Commanders and leaders
- Ruhollah Khomeini Mostafa Chamran: Shir Muhammad Derakhshandeh Toumaj Centralized Council Leadership

Strength
- unknown: unknown
- Casualties and losses: unknown

= 1979 Turkmen rebellion in Iran =

Rebellion in Golestan province

The 1979 Turkmen rebellion in Iran was a significant ethnic and political rebellion led by Iranian Turkmens in Golestan province in the immediate aftermath of the Iranian Revolution. Motivated by longstanding grievances as an ethnic and religious minority in Iran, the Turkmen rebels demanded autonomy, land reform, and recognition of their identity.

==History==
Iranian Turkmens had long complained of marginalization by the state. During the Pahlavi era, Turkmens suffered systematic land confiscation under Reza Shah’s land reforms. These lands were often transferred to Persian Shi‘an elites and absentee landlords. Turkmens were also underrepresented in government, excluded from cultural expression, and subject to forced assimilation policies.
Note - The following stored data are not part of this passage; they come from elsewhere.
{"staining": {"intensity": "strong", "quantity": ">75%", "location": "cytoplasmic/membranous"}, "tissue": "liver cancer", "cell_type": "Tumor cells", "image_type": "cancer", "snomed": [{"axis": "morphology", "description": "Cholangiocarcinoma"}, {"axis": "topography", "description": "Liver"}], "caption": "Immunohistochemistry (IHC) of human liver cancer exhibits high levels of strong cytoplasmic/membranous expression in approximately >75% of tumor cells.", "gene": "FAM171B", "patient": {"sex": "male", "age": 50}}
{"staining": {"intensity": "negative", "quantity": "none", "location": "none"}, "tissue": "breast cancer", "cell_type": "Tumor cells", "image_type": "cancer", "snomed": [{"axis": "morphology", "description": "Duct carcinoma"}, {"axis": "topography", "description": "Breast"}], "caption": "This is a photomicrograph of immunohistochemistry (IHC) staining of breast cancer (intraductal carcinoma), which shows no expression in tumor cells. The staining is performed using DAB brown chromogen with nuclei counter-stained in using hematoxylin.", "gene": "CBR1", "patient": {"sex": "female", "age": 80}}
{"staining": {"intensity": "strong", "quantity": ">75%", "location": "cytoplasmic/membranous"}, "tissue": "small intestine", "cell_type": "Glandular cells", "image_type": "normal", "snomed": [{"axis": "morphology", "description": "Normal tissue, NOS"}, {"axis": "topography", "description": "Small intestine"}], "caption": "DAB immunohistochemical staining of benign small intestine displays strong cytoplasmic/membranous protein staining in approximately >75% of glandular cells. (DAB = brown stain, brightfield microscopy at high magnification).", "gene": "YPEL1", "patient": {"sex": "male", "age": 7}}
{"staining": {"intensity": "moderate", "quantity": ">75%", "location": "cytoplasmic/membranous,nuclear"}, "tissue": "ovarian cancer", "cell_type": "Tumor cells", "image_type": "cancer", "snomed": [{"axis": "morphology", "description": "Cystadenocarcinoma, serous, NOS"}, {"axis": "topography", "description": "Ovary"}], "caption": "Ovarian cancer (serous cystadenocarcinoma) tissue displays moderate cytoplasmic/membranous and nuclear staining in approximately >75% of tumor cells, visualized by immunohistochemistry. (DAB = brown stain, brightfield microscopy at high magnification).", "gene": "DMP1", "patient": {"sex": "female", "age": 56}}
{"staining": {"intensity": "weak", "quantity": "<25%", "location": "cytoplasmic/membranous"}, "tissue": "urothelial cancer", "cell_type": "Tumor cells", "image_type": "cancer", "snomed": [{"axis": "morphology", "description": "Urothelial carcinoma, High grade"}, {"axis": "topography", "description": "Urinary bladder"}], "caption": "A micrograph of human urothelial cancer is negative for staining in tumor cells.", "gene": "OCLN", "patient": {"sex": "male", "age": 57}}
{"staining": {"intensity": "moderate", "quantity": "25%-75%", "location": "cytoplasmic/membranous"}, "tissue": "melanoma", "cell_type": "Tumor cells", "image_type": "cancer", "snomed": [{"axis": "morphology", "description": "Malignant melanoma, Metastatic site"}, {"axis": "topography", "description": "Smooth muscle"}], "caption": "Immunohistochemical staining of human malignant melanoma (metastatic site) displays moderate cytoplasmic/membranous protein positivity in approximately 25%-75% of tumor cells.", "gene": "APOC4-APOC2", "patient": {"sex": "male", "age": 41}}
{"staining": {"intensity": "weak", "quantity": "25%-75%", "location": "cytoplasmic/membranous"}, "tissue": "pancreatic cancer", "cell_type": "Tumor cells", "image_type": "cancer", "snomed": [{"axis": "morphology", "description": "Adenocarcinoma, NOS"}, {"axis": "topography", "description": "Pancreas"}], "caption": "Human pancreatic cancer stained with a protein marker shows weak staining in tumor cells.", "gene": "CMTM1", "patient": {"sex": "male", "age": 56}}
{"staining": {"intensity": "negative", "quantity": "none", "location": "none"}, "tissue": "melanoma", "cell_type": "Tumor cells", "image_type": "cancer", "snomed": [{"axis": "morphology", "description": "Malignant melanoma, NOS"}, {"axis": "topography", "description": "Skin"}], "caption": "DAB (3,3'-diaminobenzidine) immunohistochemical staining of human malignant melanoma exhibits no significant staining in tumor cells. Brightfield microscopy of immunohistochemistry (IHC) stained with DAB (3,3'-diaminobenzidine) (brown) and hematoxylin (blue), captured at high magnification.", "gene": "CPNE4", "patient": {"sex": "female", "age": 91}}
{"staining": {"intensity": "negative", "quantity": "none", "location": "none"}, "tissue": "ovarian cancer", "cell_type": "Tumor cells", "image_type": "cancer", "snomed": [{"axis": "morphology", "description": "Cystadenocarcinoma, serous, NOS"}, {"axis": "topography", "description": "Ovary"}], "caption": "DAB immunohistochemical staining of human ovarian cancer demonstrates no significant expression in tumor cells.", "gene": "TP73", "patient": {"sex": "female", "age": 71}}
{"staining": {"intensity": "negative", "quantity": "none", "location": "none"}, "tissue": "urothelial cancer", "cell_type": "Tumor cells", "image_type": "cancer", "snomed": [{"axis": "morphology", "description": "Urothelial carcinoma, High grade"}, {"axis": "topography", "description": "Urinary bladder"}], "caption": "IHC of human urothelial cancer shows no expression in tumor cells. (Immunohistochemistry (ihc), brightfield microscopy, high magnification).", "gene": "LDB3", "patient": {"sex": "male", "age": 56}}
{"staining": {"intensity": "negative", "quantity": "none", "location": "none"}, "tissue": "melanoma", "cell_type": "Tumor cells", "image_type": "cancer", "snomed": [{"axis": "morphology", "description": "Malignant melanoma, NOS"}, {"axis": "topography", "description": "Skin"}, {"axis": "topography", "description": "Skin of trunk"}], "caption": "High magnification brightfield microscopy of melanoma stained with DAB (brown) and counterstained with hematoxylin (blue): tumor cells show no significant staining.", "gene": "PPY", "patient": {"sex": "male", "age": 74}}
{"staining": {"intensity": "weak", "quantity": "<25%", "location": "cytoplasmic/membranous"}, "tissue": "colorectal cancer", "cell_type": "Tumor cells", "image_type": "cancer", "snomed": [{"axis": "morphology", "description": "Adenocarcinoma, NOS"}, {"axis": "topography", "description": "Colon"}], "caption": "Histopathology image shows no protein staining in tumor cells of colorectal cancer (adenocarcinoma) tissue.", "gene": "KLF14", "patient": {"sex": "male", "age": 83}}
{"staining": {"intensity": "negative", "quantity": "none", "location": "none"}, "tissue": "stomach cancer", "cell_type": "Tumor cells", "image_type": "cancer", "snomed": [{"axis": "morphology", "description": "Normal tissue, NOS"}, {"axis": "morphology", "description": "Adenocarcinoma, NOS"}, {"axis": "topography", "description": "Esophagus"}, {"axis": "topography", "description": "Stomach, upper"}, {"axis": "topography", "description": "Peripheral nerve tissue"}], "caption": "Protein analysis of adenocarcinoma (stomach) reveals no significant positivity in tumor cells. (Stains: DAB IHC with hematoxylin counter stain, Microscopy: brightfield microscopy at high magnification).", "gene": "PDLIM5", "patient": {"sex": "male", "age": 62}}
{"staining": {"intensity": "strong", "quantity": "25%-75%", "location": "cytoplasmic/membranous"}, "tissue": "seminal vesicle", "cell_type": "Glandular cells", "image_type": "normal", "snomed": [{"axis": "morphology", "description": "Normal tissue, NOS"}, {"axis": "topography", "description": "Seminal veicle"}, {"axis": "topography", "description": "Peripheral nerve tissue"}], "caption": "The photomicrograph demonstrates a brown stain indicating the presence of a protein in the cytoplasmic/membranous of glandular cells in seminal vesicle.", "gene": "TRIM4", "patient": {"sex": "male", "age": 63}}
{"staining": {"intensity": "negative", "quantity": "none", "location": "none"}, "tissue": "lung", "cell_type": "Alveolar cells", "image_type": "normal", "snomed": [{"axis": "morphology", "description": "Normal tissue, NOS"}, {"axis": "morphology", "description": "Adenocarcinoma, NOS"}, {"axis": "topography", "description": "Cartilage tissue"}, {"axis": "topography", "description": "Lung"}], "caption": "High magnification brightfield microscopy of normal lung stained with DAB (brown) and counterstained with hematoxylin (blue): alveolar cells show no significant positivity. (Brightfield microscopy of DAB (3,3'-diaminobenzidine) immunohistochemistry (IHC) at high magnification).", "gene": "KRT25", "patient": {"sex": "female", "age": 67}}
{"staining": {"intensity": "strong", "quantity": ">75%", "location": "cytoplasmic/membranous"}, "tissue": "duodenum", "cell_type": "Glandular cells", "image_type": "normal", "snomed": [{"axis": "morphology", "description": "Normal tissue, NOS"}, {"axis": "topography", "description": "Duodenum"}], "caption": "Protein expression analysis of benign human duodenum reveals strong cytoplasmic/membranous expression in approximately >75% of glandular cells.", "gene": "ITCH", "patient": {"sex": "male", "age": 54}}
Immediately after the 1979 revolution, the Turkmen People's Cultural and Political Society, a Marxist group, emerged as the leading political body among Iranian Turkmens. Formed in Gonbad-e Qabus, the group advocated for decentralization, the autonomy for Turkmensahra, and the official recognition of the Sunni faith and cultural rights of Turkmens, and maintained armed self-defense units and created People’s Councils to organize village and regional administration.

Initially, some Turkmens hoped that the revolution might provide them with democratic reforms and local autonomy. However, a few months after the revolution, it became increasingly clear that the Islamic Republic was rejecting pluralism. The Council of the Islamic Revolution and Khomeini himself opposed federalism or ethnic autonomy, denouncing it as a threat to national unity. In March 1979, tensions erupted into open conflict when the IRGC were deployed to Gonbad-e Qabus after clashes between Turkmen militias and local Persian landlords supported by the new government. The clashes immediately sparked when the Turkmen militants occupied land owned by Persian elites and refused to vacate it, demanding it be returned to the Turkmens.

Fighting worsened in Gonbad-e Qabus, where Turkmen militias seized government buildings. The IRGC responded with a siege of the city. Despite initial resistance, Turkmen forces were poorly equipped and lacked outside support. Iranian state forces regained control after heavy fighting, arrests, and extrajudicial executions. A second wave of resistance in May and August 1979 saw renewed fighting in villages such as Khalilabad, Aq Qala, and Bandar-e Torkaman. Iranian security forces reportedly used heavy artillery, mass arrests, and torture. Several Turkmen leaders, including Abdollah Shoureshi, were detained, and others disappeared.

By early 1980, the revolt was suppressed as the IRGC occupied of Turkmen towns, caused significant damage to Turkmen militias, and purged political opponents. Many Turkmen militants were imprisoned or forced into exile. The uprising left a profound sense of alienation among many Iranian Turkmens. It became a symbol of broken revolutionary promises, and many Turkmens withdrew from political engagement in the Islamic Republic. Unlike the Kurdish or Baluchi movements, the Turkmen rebellion was short-lived but symbolically potent.